About blog.jimgogek.com

Do politics leave you feeling tired, bloated and vaguely empty, even though you still can’t get enough? Do you feel hung-over after another one of those furious, power-driven political arguments that you’re sure you didn’t lose? Do you feel cheated when you explain your political opinion  to people and all they do is murmur and shuffle their feet? Maybe the problem isn’t all those knuckleheads out there who just can’t follow your compelling discourse.

Maybe the problem is politics.

Maybe the problem is that we mistake politics for something that really does matter — policy. Yammering about politics solves nothing. But creating effective policy change can change the world. This blog is dedicated to intelligent policy change.
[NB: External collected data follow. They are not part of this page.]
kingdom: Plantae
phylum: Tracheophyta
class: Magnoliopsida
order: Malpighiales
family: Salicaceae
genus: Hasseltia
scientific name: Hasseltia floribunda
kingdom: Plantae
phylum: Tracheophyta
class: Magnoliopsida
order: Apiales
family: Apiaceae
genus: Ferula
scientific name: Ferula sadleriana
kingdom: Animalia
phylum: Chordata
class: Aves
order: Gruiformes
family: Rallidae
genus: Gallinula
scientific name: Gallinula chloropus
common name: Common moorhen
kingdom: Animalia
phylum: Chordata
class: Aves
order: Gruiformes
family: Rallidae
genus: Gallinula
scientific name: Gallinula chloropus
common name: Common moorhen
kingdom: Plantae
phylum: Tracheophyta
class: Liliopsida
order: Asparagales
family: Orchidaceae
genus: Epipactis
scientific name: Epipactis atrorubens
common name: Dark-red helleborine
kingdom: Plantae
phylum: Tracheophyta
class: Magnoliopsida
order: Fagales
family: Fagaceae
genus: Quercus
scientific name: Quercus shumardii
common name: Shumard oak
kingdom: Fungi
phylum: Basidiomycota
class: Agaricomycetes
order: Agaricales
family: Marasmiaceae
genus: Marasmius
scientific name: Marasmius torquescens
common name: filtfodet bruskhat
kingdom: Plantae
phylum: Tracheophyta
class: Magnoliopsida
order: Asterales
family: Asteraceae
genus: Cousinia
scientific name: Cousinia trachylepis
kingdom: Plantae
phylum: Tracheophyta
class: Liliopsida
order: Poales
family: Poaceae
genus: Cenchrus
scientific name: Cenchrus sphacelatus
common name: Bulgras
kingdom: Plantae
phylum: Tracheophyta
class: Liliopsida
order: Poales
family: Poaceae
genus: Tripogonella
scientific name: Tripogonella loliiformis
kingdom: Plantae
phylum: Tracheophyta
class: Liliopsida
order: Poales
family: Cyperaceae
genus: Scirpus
I was a print journalist for nearly 25 years, including 14 years as an editorial writer. Many major American newspapers, including the New York Times and Washington Post, have published my opinion articles. I was a fellow at the Robert Wood Johnson Foundation and the Society of Professional Journalists in writing about public health. But I have always essentially been a generalist.

There’s only one subject I find tiresome: politics. For many years, I was the token liberal in a nest of conservatives on the San Diego Union-Tribune editorial board. But, as it turned out, I wrote more editorials than my colleagues because I didn’t write about politics (since my politics didn’t agree with the publisher’s). I wrote about policies — health, environment, natural resources, transportation, energy, infrastructure, foreign, etc. My opinions were always my own. I found that if I got out in front of a subject, and took a knowledge-based stand, it would be a while before the ideologues could figure out whether my position was right or left.

And that’s the way with most good policy discussions. The policy comes first; let others figure out the politics, if they want to.

So bring your opinions about policy change. But please also try to bring facts. Link to research, or at least to research-based articles. Because as much as we all love to hear ourselves talk, data still has an important place in the world.